Context: I saw the following problem on a discord server I'm in
Now, this is an obvious meme, but it's a really interesting question so I started working on it with some other people in a math discord. A fairly elementary simplification of the problem is to define the family of polynomials $p_1(c) = c$, $p_2(c) = c^2 + c$, $p_3(c) = \left(c^2 + c\right)^2 + c$, where, in general $p_n = p_{n - 1}^2 + c$.
If $c_0 \in \mathbb{C}$ is a root of any $p_n$, then $c_0$ only kills finitely many people, because iteratively applying $f$ with that choice of $c$ eventually returns you to $0$. However, this only gets you a subset of all the values of $c$ that work; in particular, this only gives you the values of $c$ which result in a loop that passes through $0$, which not all loops will. For example, choosing $c = -2$ gives the loop $0, -2, 2, 2, 2, 2, ...$, so $-2$ solves the original problem but won't be the root of any $p_i$. We can make sure we have all the solutions by considering the roots to a difference of two of the $p_i$, since if $c$ is a root to $p_n(x) - p_m(x)$ where $n \neq m$, then clearly there is a cycle because two distinct numbers of iterations of $f$ return the same output.
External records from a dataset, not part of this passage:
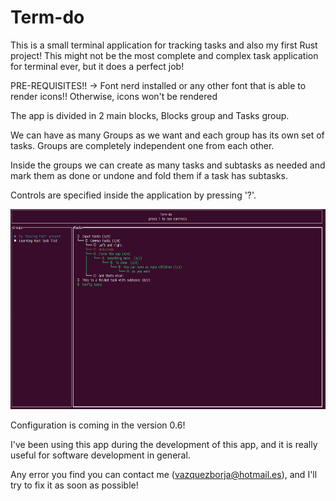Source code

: # Term-do
This is a small terminal application for tracking tasks and also my first Rust project! This might not be the most complete and complex task application for terminal ever, but it does a perfect job!

PRE-REQUISITES!! -> Font nerd installed or any other font that is able to render icons!! Otherwise, icons won't be rendered

The app is divided in 2 main blocks, Blocks group and Tasks group.

We can have as many Groups as we want and each group has its own set of tasks. Groups are
completely independent one from each other.

Inside the groups we can create as many tasks and subtasks as needed and mark them as done or undone and fold 
them if a task has subtasks.

Controls are specified inside the application by pressing '?'.

<div>
<img src="img/screenshot.png" height="320" width="650" />
</div>

Configuration is coming in the version 0.6!

I've been using this app during the development of this app, and it is really useful for software development in general.

Any error you find you can contact me (vazquezborja@hotmail.es), and I'll try to fix it as soon as possible!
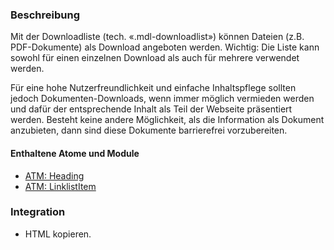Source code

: ### Beschreibung
<p>Mit der Downloadliste (tech. «.mdl-downloadlist») können Dateien (z.B. PDF-Dokumente) als Download angeboten werden. Wichtig: Die Liste kann sowohl für einen einzelnen Download als auch für mehrere verwendet werden.</p> 

Für eine hohe Nutzerfreundlichkeit und einfache Inhaltspflege sollten jedoch Dokumenten-Downloads, wenn immer möglich vermieden werden und dafür der entsprechende Inhalt als Teil der Webseite präsentiert werden. Besteht keine andere Möglichkeit, als die Information als Dokument anzubieten, dann sind diese Dokumente barrierefrei vorzubereiten. 

#### Enthaltene Atome und Module
* <a href="../../atoms/headings/headings.html">ATM: Heading</a> 
* <a href="../../atoms/linklist_item/linklist_item.html">ATM: LinklistItem</a>


### Integration

* HTML kopieren.
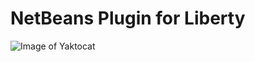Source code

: # NetBeans Plugin for Liberty
![Image of Yaktocat](https://travis-ci.org/sknitelius/NetbeansLibertyPlugin.svg?branch=master)
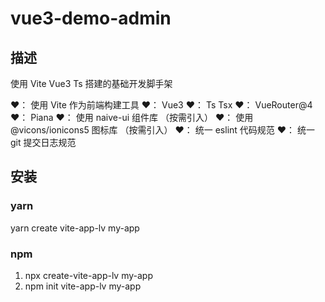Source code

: # vue3-demo-admin

## 描述

使用 Vite Vue3 Ts 搭建的基础开发脚手架

❤️： 使用 Vite 作为前端构建工具
❤️： Vue3
❤️： Ts Tsx
❤️： VueRouter@4
❤️： Piana
❤️： 使用 naive-ui 组件库 （按需引入）
❤️： 使用@vicons/ionicons5 图标库 （按需引入）
❤️： 统一 eslint 代码规范
❤️： 统一 git 提交日志规范

## 安装

### yarn

yarn create vite-app-lv my-app

### npm

1. npx create-vite-app-lv my-app
2. npm init vite-app-lv my-app
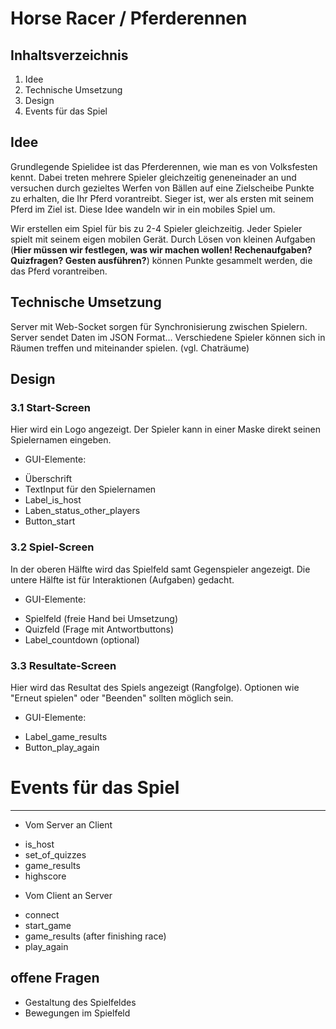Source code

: Horse Racer / Pferderennen
======================

Inhaltsverzeichnis
----------------------
1. Idee
2. Technische Umsetzung
3. Design
4. Events für das Spiel

Idee
----------------------
Grundlegende Spielidee ist das Pferderennen, wie man es von Volksfesten kennt. Dabei treten mehrere Spieler gleichzeitig geneneinader an und versuchen durch gezieltes Werfen von Bällen auf eine Zielscheibe Punkte zu erhalten, die Ihr Pferd vorantreibt. Sieger ist, wer als ersten mit seinem Pferd im Ziel ist. Diese Idee wandeln wir in ein mobiles Spiel um.

Wir erstellen eim Spiel für bis zu 2-4 Spieler gleichzeitig. Jeder Spieler spielt mit seinem eigen mobilen Gerät. Durch Lösen von kleinen Aufgaben (**Hier müssen wir festlegen, was wir machen wollen! Rechenaufgaben? Quizfragen? Gesten ausführen?**) können Punkte gesammelt werden, die das Pferd vorantreiben.

Technische Umsetzung
----------------------
Server mit Web-Socket sorgen für Synchronisierung zwischen Spielern.
Server sendet Daten im JSON Format...
Verschiedene Spieler können sich in
Räumen treffen und miteinander spielen.
(vgl. Chaträume)


Design
----------------------
### 3.1 Start-Screen
Hier wird ein Logo angezeigt.
Der Spieler kann in einer Maske direkt seinen Spielernamen eingeben.

* GUI-Elemente:
- Überschrift
- TextInput für den Spielernamen
- Label_is_host
- Laben_status_other_players
- Button_start


### 3.2 Spiel-Screen
In der oberen Hälfte wird das Spielfeld samt Gegenspieler angezeigt.
Die untere Hälfte ist für Interaktionen (Aufgaben) gedacht.

* GUI-Elemente:
- Spielfeld (freie Hand bei Umsetzung)
- Quizfeld (Frage mit Antwortbuttons)
- Label_countdown (optional)



### 3.3 Resultate-Screen
Hier wird das Resultat des Spiels angezeigt (Rangfolge).
Optionen wie "Erneut spielen" oder "Beenden" sollten möglich sein.

* GUI-Elemente:
- Label_game_results
- Button_play_again


# Events für das Spiel
----------------------
* Vom Server an Client
- is_host
- set_of_quizzes
- game_results
- highscore

* Vom Client an Server
- connect
- start_game
- game_results (after finishing race)
- play_again

offene Fragen
----------------------
- Gestaltung des Spielfeldes
- Bewegungen im Spielfeld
At this point, we got stuck, and there are two natural questions
(1) What can we say about the roots of these polynomials? Are there infinitely many distinct roots? Are these uniformly bounded, and if not, are they nicely bounded by some function of $n$? Are the roots all isolated, or are there accumulation points?
And of course, the original problem:
(2) Is there a nice way to describe the set of all $c$ which are a root of some $p_i$ or which are the root of some $p_i - p_j$ for $i \neq j$?
I've tagged the question abstract-algebra and dynamical-systems because the questions about the roots seems algebraic, and the original problem seems like a dynamical systems problem. Please let me know if there are other tags which fit better.